[Discussion] My boss is convinced you can do a SVM using ASCII integer codes as features
Where do I even begin this rant?
I am a machine learning intern. We have a labelling problem in which we want to classify strings into category “Something” and category “Not Something”. These are not sentences so we can’t use any standard NLP library. My boss is convinced we should turn these strings into ASCII codes, in order to make them “non categorical”, with each feature being the ASCII code for the character in question.
I tried to gently assert that even though they’re numbers, that doesn’t mean that they’re quantitative data – is the average of B and D, C? (He answered yes to that, btw.).
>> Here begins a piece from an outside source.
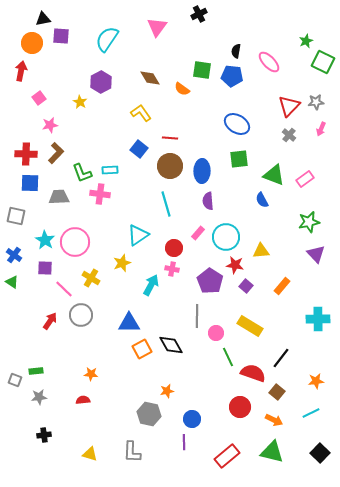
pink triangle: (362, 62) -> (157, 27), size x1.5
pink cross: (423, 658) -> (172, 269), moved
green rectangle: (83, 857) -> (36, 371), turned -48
I told him if the word ‘apple’ appears in the beginning of the string and in the other row appears in the end of the string, it won’t be put in the same cluster necessarily. He says the SVM will pick up the pattern – say you have for features 0, 1 and 2 the values 65, 112 and 112 and in another row for features 10, 11 and 1 the same values, the SVM will “detect the pattern” and put them closer together. “That’s not how support vector machines work.” “Oh really, how many have you done?”
I ran it anyway – it gives results with 98% accuracy because in this case “Something” and “Not Something” tend to have radically different lengths. To show him it doesn’t detect patterns, I put a bunch of zeros behind the string and it obviously did not correctly recognise the label. He says that doesn’t prove anything, it’s just a “vulnerability”.
I am at a loss here. Does anyone have a source I can share with him? Or an alternative way of solving my problem?